**Activity:**
Copy out each line of the entries below in which the string "part" appears.

═════ Excerpted data ═════

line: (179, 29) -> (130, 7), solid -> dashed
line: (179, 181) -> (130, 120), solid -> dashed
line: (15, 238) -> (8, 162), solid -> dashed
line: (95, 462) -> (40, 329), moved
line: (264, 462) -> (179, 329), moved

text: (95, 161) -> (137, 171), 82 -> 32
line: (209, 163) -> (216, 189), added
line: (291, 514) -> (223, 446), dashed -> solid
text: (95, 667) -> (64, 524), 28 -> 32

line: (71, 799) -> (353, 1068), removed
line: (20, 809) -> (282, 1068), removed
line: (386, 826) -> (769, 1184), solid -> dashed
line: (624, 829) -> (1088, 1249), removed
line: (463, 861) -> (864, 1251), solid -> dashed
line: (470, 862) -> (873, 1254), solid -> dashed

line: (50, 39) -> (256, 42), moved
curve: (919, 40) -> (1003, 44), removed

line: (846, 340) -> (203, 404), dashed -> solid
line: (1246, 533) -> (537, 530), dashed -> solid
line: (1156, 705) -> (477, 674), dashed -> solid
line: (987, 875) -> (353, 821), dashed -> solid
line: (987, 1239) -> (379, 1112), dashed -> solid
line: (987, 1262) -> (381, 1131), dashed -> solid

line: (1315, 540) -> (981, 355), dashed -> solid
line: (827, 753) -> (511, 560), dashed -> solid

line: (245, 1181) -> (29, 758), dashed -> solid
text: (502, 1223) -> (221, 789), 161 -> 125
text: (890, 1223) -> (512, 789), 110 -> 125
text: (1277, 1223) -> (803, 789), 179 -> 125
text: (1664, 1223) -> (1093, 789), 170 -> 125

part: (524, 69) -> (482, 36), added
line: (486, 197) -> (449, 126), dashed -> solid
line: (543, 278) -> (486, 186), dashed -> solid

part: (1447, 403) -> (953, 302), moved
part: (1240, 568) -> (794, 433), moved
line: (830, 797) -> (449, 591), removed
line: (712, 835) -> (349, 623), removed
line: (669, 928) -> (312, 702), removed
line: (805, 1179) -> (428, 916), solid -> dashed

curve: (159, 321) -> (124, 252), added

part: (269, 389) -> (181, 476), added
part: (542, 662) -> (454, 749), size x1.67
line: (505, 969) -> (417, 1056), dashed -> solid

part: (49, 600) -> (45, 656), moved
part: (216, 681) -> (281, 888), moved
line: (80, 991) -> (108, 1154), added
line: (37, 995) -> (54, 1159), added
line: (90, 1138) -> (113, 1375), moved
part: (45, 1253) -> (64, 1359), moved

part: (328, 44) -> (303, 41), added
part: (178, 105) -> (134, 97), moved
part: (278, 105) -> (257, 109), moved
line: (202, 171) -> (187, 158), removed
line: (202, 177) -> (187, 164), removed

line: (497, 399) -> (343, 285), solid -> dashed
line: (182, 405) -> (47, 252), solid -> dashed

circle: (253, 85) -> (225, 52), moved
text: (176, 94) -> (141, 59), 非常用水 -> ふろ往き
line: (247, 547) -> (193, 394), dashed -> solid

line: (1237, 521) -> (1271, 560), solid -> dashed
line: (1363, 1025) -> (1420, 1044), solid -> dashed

═════

**Exercise answer:**
part: (524, 69) -> (482, 36), added
part: (1447, 403) -> (953, 302), moved
part: (1240, 568) -> (794, 433), moved
part: (269, 389) -> (181, 476), added
part: (542, 662) -> (454, 749), size x1.67
part: (49, 600) -> (45, 656), moved
part: (216, 681) -> (281, 888), moved
part: (45, 1253) -> (64, 1359), moved
part: (328, 44) -> (303, 41), added
part: (178, 105) -> (134, 97), moved
part: (278, 105) -> (257, 109), moved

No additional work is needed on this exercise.